I’ve got a problem with the gender pay gap. The most broadly used statistics used to calculate the difference between what women and men earn, are not quite right.
As it stands, the data is skewed towards a male dominated workforce, isn’t measuring like-for-like and when it comes to superannuation, it’s too infrequent.
Until this changes, debate on gender equality in relation to a woman’s financial wellbeing may continue to go around in circles.
The biggest problem is the underlying national data we tend to rely upon to call out a gender pay gap, be that in sports last week or this week, because of the impact of the new childcare subsidy, is fundamentally skewed by there being nearly three times as many men working full-time as there are women.
It’s not a new point, yet despite it, the Federal Government and policy makers appear to be doing little about it.
And so we have a situation where as a nation we are increasingly calling out a gender pay gap among high profile personalities, and senior managers yet because of the ability to debate the data itself, the wage disparity is not being adequately addressed.
If you can’t measure it, you can’t fix it – which is a very loose paraphrase of the words of Michael Bloomberg.
Since releasing the Financy Women’s Index, a scorecard on the economic wellbeing of women, I’ve received a number of emails debating the gender pay gap. This, I always expected, especially the heated points.

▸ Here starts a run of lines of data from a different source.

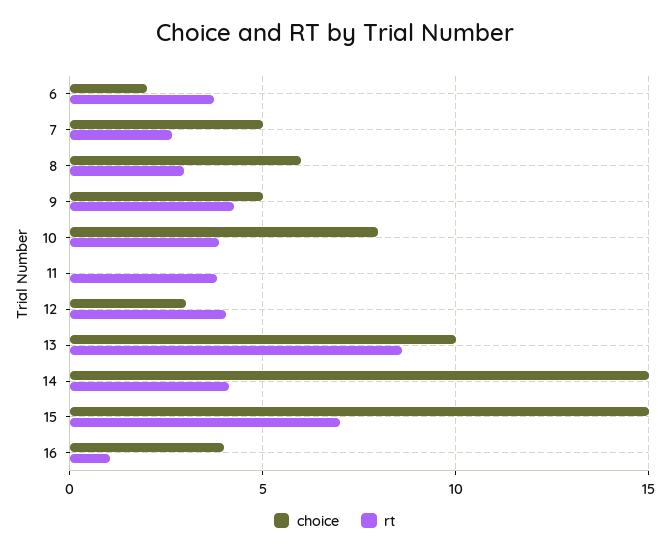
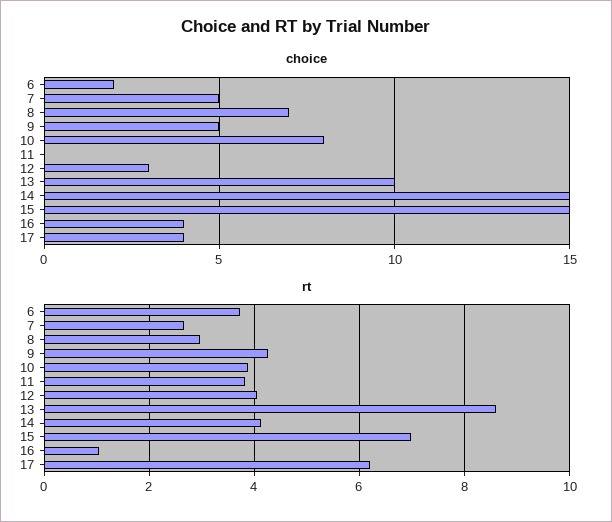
  {
    "choice": {
      "6": 2,
      "7": 5,
-     "8": 6,
+     "8": 7,
      "9": 5,
      "10": 8,
      "11": 0,
      "12": 3,
      "13": 10,
      "14": 15,
      "15": 15,
-     "16": 4
+     "16": 4,
+     "17": 4
    },
    "rt": {
      "6": 3.8,
      "7": 2.6,
      "8": 3,
      "9": 4.2,
      "10": 3.8,
      "11": 3.8,
      "12": 4,
      "13": 8.6,
      "14": 4.2,
      "15": 7,
-     "16": 1
+     "16": 1,
+     "17": 6.2
    }
  }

But what I didn’t expect was one email from a man, who cooly said that his workplace, within the electricity sector, there is no gender pay gap for like-for-like roles.
Certainly I could have argued the point and added a “did you know that: that the electricity sector actually has a 10.5 per cent gender pay gap?
“That’s better than the national average of 15.3 per cent. It’s also significantly better than the 50 per cent gender pay gap commonly seen in Australian sports, (note: to world surfing last week) according to the Workplace Gender Equality Agency (WGEA).”
But he was making an important point that shouldn’t be dismissed.
Like-for-like roles are not being captured in the national gender pay gap data crunch.
If they were, we might have a very different story on the gender pay gap.
Earlier this year, PwC Australia announced its gender pay gap in like-for-like partnership level roles was zero percent.
But overall, the company said the gender pay gap among its 640-odd partners was 16 per cent, reflecting the fact that there are more men holding more senior partnership roles than women.
As it stands, when I calculate the national gender pay gap I look at official data from the Australian Bureau of Statistics, the national difference between women’s and men’s average weekly full-time earnings. This is the typical way to go about it.
This figure comes from an ABS sample, which last year was about 5700 employers, designed to represent 8.5 million full-time workers, of which only 3.14 million are women. By contrast WGEA, which does a good job reporting on the gender pay disparity, The WGEA also used data that it captures from over 4 million employees, representing around 40 per cent of the total Australian Labour market. Its sample is also male dominated.
The biggest problem here is that we don’t have enough women working full-time – despite it being at a record high.
The other problem is that no weighting is being placed on the raw numbers of men versus women. And no value is placed on the amount of unpaid full-time primary care work performed by women, and indeed a small but growing number of men.
A greater gender lens is needed particularly at the Australian Bureau of Statistics, which arguably needs improved resourcing to allow it to not only fine tune the data relied on for calculating the gender pay gap, but to enable it to report more frequently.The ABS, like many organisations, says its under pressure to deliver more with limited resources. But there is hope that as part of a five-year transformation, that it might be about to enhance the way it reports on gender statistics.This is particularly needed for superannuation. Currently the superannuation savings gap between men and women, tends to be based on underlying ABS data that is reported every two years.This means that by the time the media can report that women have around 30 per cent less saved in their superannuation fund compared to men, this data is so dated that it risks not being relevant.If we are ever to make inroads into addressing and fixing the national gender pay and the superannuation savings gap, then governments have got to arm the country’s biggest statistical agencies with an improved ability to report on gender statistics. Yes this means, applying a gender lens and sticking to it.